Acertar o passo com o mundo!

A medida governamental de “fechar as fronteiras' à saída das estrelas nacionais no pós-Independência, não só prejudicou os visados, como impediu o país de continuar a fazer parte do mapa mundial de estrelas, via Portugal, dando continuidade a um ciclo de centenas de astros, com Eusébio, Coluna e Hilário à cabeça.
Mas como “águas passadas não movem moinhos”, há que repensar estratégias, tendo em conta que Moçambique não é uma ilha e, como tal, o que tem a fazer – no desporto e noutras áreas – é, discutindo internamente o que nos interessa, acertar o passo com o mundo.

As janelinhas que se abrem
Duas janelinhas estão entre-abertas nesta altura. A linguagem e a linhagem do realismo devem imperar, impondo-se o pragmatismo. São elas: a oportunidade que a CAF nos concede de sermos representados por quatro equipas na próxima temporada africana e a porta que se abriu através do projecto Black Bulls/FC do Porto, que a ser apoiado e replicado, pode ser a base de uma nova forma de estar e que, aos poucos, permitirá retomarmos um estatuto que já tivemos no desporto-rei.

O “casamento” entre a alta competição, de um lado e o estímulo à iniciação, do outro, pode significar isso mesmo: construção de um “edifício” a partir da base e do tecto, conjugados de tal forma, que a obra se venha a encontrar no meio, para felicidade de todo um país que apesar do seu inegável potencial, se encontra adormecido. Que o digam os “rankings” que nos colocam praticamente no lixo, obrigando-nos a tomar parte nas pré-eliminatórias das grandes competições.

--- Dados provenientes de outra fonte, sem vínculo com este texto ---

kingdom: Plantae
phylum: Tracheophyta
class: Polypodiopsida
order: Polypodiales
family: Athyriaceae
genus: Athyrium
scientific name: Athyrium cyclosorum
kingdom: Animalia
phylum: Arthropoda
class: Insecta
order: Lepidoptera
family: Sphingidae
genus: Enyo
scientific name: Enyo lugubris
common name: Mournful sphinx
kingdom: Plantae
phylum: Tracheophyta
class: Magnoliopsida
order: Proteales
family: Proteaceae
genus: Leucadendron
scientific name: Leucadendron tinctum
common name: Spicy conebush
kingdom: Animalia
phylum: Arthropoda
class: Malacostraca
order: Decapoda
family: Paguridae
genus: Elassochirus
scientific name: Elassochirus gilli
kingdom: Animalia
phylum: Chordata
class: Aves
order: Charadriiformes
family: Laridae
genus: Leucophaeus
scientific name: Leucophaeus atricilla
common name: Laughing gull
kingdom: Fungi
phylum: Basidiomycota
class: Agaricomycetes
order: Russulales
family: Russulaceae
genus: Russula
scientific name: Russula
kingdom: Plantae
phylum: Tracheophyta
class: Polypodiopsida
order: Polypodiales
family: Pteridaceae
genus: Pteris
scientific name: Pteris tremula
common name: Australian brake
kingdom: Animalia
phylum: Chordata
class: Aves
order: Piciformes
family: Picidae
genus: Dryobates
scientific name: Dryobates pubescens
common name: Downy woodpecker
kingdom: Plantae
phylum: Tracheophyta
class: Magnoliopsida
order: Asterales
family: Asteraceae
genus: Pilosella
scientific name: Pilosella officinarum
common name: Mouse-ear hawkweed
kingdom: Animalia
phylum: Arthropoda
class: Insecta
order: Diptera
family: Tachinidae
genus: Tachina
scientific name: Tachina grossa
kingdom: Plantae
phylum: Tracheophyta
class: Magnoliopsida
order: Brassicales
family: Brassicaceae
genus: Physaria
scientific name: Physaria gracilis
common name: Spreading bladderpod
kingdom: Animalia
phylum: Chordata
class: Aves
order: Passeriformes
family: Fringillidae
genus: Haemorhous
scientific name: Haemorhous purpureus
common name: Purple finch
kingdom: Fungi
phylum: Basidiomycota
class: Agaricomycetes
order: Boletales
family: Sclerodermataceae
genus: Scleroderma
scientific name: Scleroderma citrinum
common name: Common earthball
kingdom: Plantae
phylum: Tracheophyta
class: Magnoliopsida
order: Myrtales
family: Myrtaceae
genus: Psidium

Interesse comum em primeiro lugar
Há imensos erros de percurso a corrigir, há um aprendizado que já vai longo, sobretudo no dirigismo e que se reflecte, pela negativa, no lugar em que o atleta deveria ocupar no centro de tudo, ao invés de ser sistematicamente subalternizado. Isso é o que sucede nos países que apostam no desporto a sério, que conhecem os reais benefícios para a saúde dos seus cidadãos, para as finanças públicas e para a unidade nacional.

A alta competição não é para quem quer, mas para quem aglutina o querer e o poder. No desporto de massas, o interesse colectivo deve sobrepor-se ao individual. Já na iniciação, cada um deve procurar “fazer a sua parte”, na aldeia, no bairro, no distrito e por aí fora, sabendo que essa acção terá peso na descoberta e motivação de novas estrelas.

Nunca é tarde para se dar à volta e acertar o passo com o que se faz lá fora. A velocidade no mundo é alta, compete-nos acompanhá-la, não só a partir do sofá. As oportunidades estão aí. Há que buscar novas parcerias e acertar o passo com o mundo.
A juventude merece. O país agradece!